Assuming the purpose of this patch is to improve the speed at which taxonomies can be loaded into Drupal, then it's a large trade off against the speed at which taxonomies can be edited/added.
Drupal's current taxonomy system works for the vast majority of users, why is it necessary to complicate it, and slow it down, for what appears to be zero gain. What needs looking at, instead of the tree storage algorithm, is how taxonomy is being used, and whether or not we can work without methods like drupal_get_tree.
Comment #39
Mgccl commentedsubscribe.
Nice idea. So this is still nested sets instead of nested intervals?
I don't know if what I'm going to say can also apply to nested sets. but nested intervals are also used to represent hierarchy.
The way to pick those rational numbers doesn't look optimal. The size grows pretty fast. I don't know if there is other ways to pick rational numbers. maybe nested intervals with Farey Fractions? with that, 1M records produce numerator/denominator below 30k, at least the data used in the article.
I could work on this for GSoC... if Farey fractions could work...
Comment #40
Scott Reynolds commentedGood to see people doing nested set work. Recently came across this concept when reading MySQL book. varchar columns seems to not be the way to go. I haven't had a chance to review this patch, but I am putting it on my radar.
I believe that this technique will allow the taxonomy landing pages to pull in all nodes with child tags of that term efficiently.
Comment #41
catchtagging.
Comment #42
catchThis won't get into Drupal 7, we need to seriously revisit this in Drupal 8 to get it properly sorted out though.
Comment #43
giorgio79 commentedConsider this as well for hierarchical taxonomy handling:
http://drupal.org/project/lineage
I believe it is the best solution for large hierarchical taxo handling.
Comment #44
xjmRan across this in checking to see what issues are already open about the taxonomy API.
Re: #43. Um.

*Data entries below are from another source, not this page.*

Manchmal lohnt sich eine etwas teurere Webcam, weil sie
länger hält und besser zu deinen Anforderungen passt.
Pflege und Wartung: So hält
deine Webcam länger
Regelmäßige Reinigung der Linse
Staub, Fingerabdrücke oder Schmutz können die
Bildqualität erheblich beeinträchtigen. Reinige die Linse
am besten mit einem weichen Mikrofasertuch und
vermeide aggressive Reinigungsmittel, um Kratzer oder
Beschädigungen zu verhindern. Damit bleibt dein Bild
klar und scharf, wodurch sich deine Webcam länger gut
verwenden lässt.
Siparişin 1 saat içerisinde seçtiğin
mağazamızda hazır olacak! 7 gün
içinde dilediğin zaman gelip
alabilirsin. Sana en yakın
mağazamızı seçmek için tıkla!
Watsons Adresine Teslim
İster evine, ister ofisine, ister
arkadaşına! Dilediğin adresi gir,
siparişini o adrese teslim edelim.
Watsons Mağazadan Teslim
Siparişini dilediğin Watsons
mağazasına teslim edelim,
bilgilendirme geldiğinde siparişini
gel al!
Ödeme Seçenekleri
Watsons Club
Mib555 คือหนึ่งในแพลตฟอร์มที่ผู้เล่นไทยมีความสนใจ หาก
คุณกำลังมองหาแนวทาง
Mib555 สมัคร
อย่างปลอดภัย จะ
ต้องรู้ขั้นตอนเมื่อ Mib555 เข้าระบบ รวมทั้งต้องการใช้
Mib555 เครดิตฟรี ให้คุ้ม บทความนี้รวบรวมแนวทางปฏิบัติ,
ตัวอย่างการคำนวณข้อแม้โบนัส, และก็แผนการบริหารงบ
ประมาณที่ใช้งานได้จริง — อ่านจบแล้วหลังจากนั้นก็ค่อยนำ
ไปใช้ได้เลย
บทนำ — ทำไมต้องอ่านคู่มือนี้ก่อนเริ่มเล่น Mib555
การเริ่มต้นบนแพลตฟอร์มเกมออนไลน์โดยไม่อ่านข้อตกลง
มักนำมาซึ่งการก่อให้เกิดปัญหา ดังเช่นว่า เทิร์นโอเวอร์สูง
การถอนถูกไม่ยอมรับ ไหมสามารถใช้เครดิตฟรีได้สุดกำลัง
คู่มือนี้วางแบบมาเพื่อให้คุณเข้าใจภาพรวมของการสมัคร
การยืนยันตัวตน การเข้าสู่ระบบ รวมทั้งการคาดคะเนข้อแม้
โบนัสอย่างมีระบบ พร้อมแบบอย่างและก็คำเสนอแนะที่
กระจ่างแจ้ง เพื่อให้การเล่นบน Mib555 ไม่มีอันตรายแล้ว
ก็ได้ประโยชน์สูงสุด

I'm not sure lineage is the best solution for anything other than building taxonomy views more simply. It stores strings in database fields, regexes them to render, and loops over big arrays to sort an render hierarchical taxonomy lists. The storage method may be faster for large, complicated hierarchies, but the module itself, while useful for views plugins, contains redundancies and probably isn't that performant.
Comment #45
xjmCrossposting #1207326: Refactor taxonomy hierarchy API for performance, consistency, and convenience.
Comment #46
pwolanin commentedWe should look at entity_tree as the basis for a new (performant) tree API be used across menu_links, book, taxonomy, comment, etc
Comment #47
giorgio79 commentedOr at this https://www.drupal.org/project/tree
Comment #48
Anonymous (not verified) commentedGood reading: http://bojanz.wordpress.com/2014/04/25/storing-hierarchical-data-materia...
Comment #49
pwolanin commented@ivanjaros - we already use a variant on materialized path for menu links since Drupal 6.
Comment #63
smustgrave commentedThank you for creating this issue to improve Drupal.

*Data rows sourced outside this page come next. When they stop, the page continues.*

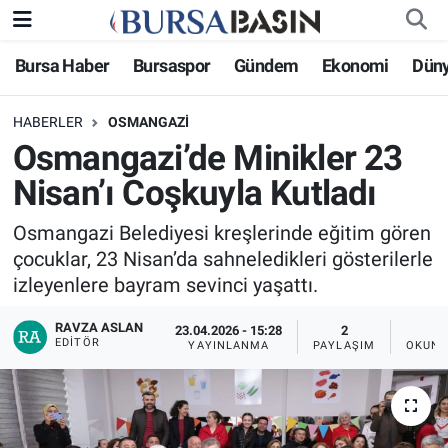
Bursa Haber
Bursaspor
Gündem
Ekonomi
Dün
Bursa Haber
Bursa Nöbetçi Eczaneler
HABERLER
OSMANGAZI
Genel
Bursa Hava Durumu
Osmangazi’de Minikler 23
Politika
Bursa Namaz Vakitleri
Nisan’ı Coşkuyla Kutladı
Bilim, Teknoloji
Bursa Trafik Yoğunluk Haritası
Osmangazi Belediyesi kreşlerinde eğitim gören
çocuklar, 23 Nisan’da sahneledikleri gösterilerle
KÜLTÜR-SANAT
Süper Lig Puan Durumu ve Fikstür
izleyenlere bayram sevinci yaşattı.
RAVZA ASLAN
Yerel
Tüm Manşetler
23.04.2026 - 15:28
2
EDITÖR
YAYINLANMA
PAYLAŞIM
OKUNM
Bursaspor
Son Dakika Haberleri
Gündem
Haber Arşivi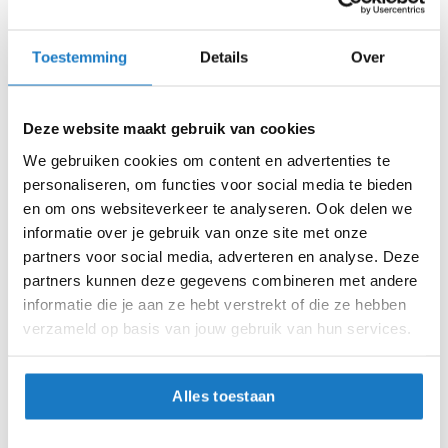
m
e
Zo werkt Reserveren & Passen
n
Toestemming
Details
Over
Controleer de winkelvoorraad in bovenstaande tabel.
S
Voeg het product toe aan je winkelwagen en klik op "Ik
t
i
ga bestellen".
Deze website maakt gebruik van cookies
l
Selecteer je winkel bij "Vrijblijvende winkelreservering"
l
We gebruiken cookies om content en advertenties te
e
en rond je bestelling af.
personaliseren, om functies voor social media te bieden
m
en om ons websiteverkeer te analyseren. Ook delen we
o
Seintje ontvangen via e-mail? Kom je artikelen passen in
informatie over je gebruik van onze site met onze
t
de winkel.
o
partners voor social media, adverteren en analyse. Deze
r
Alles naar tevredenheid? Betaal in de winkel.
partners kunnen deze gegevens combineren met andere
h
informatie die je aan ze hebt verstrekt of die ze hebben
Alles over Reserveren & Passen
e
verzameld op basis van jouw gebruik van hun services.
l
m
e
n
Alles toestaan
F
l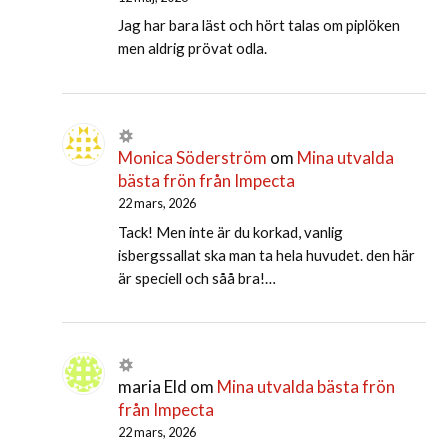
Jag har bara läst och hört talas om piplöken
men aldrig prövat odla.
Monica Söderström
om
Mina utvalda
bästa frön från Impecta
22 mars, 2026
Tack! Men inte är du korkad, vanlig
isbergssallat ska man ta hela huvudet. den här
är speciell och såå bra!…
maria Eld
om
Mina utvalda bästa frön
från Impecta
22 mars, 2026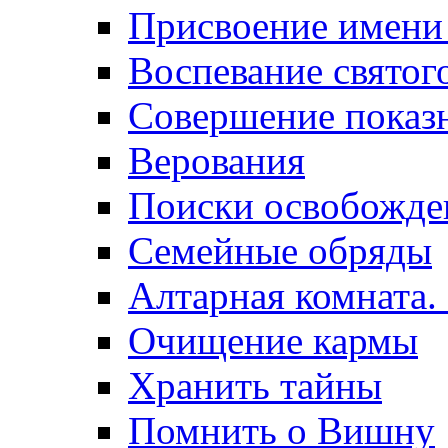
Присвоение имени
Воспевание святог
Совершение показ
Верования
Поиски освобожде
Семейные обряды
Алтарная комната.
Очищение кармы
Хранить тайны
Помнить о Вишну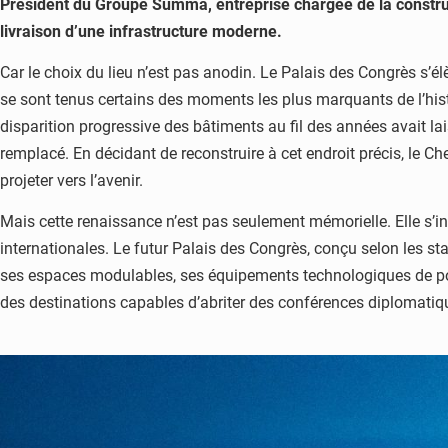
Président du Groupe Summa, entreprise chargée de la construc
livraison d’une infrastructure moderne.
Car le choix du lieu n’est pas anodin. Le Palais des Congrès s’é
se sont tenus certains des moments les plus marquants de l’his
disparition progressive des bâtiments au fil des années avait la
remplacé. En décidant de reconstruire à cet endroit précis, le Che
projeter vers l’avenir.
Mais cette renaissance n’est pas seulement mémorielle. Elle s’ins
internationales. Le futur Palais des Congrès, conçu selon les sta
ses espaces modulables, ses équipements technologiques de point
des destinations capables d’abriter des conférences diplomatiqu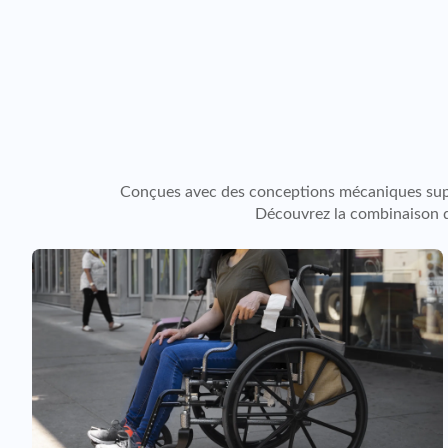
Conçues avec des conceptions mécaniques supéri
Découvrez la combinaison de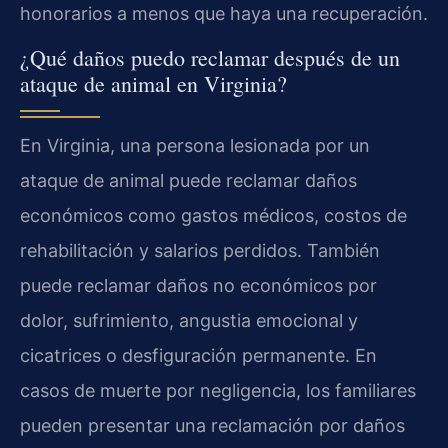
honorarios a menos que haya una recuperación.
¿Qué daños puedo reclamar después de un
ataque de animal en Virginia?
En Virginia, una persona lesionada por un
ataque de animal puede reclamar daños
económicos como gastos médicos, costos de
rehabilitación y salarios perdidos. También
puede reclamar daños no económicos por
dolor, sufrimiento, angustia emocional y
cicatrices o desfiguración permanente. En
casos de muerte por negligencia, los familiares
pueden presentar una reclamación por daños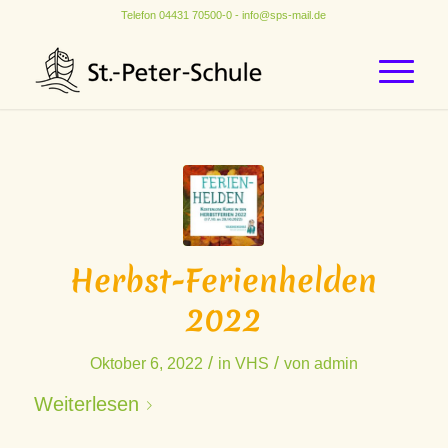
Telefon
04431 70500-0
-
info@sps-mail.de
Herbst-Ferienhelden
2022
/
/
Oktober 6, 2022
in
VHS
von
admin
Weiterlesen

We are working to decide if this task is still relevant to a currently supported version of Drupal. There hasn't been any discussion here for over 8 years which suggests that this has either been implemented or is no longer relevant. Your thoughts on this will allow a decision to be made.

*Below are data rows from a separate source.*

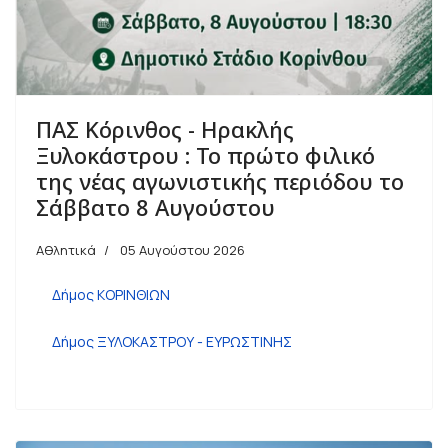
ΠΑΣ Κόρινθος - Ηρακλής
Ξυλοκάστρου : Το πρώτο φιλικό
της νέας αγωνιστικής περιόδου το
Σάββατο 8 Αυγούστου
Αθλητικά
05 Αυγούστου 2026
Δήμος ΚΟΡΙΝΘΙΩΝ
Δήμος ΞΥΛΟΚΑΣΤΡΟΥ - ΕΥΡΩΣΤΙΝΗΣ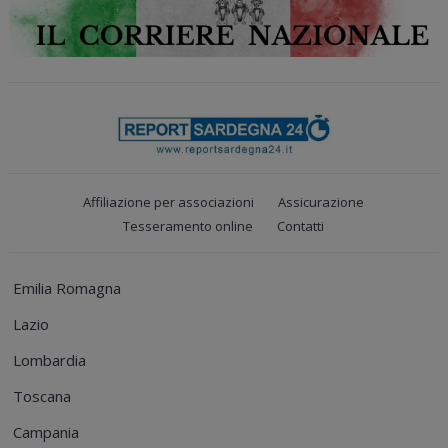
Affiliazione per associazioni
Assicurazione
Tesseramento online
Contatti
Emilia Romagna
Lazio
Lombardia
Toscana
Campania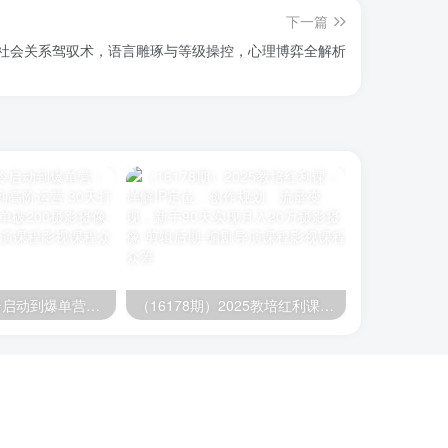
下一篇
25社会关系驾驭术，语言雕琢与等级操控，心理博弈全解析
（16177期）冷启动到爆单营：从猜你喜欢打法到高阶运营,30天打造爆款店铺,日订单破200
（16178期）2025教培红利课：详解IP定位、创作规划、流量变现，新手90天实现月入20万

Since we need more information to move forward with this issue, the status is now Postponed (maintainer needs more info). If we don't receive additional information to help with the issue, it may be closed after three months.
Thanks!
Comment #64
catchThis is still overall a scalability issue in Drupal core, and there are some contrib approaches these days like https://www.drupal.org/project/entity_hierarchy which uses nested sets.
Moving back to 'active' but converting to a plan.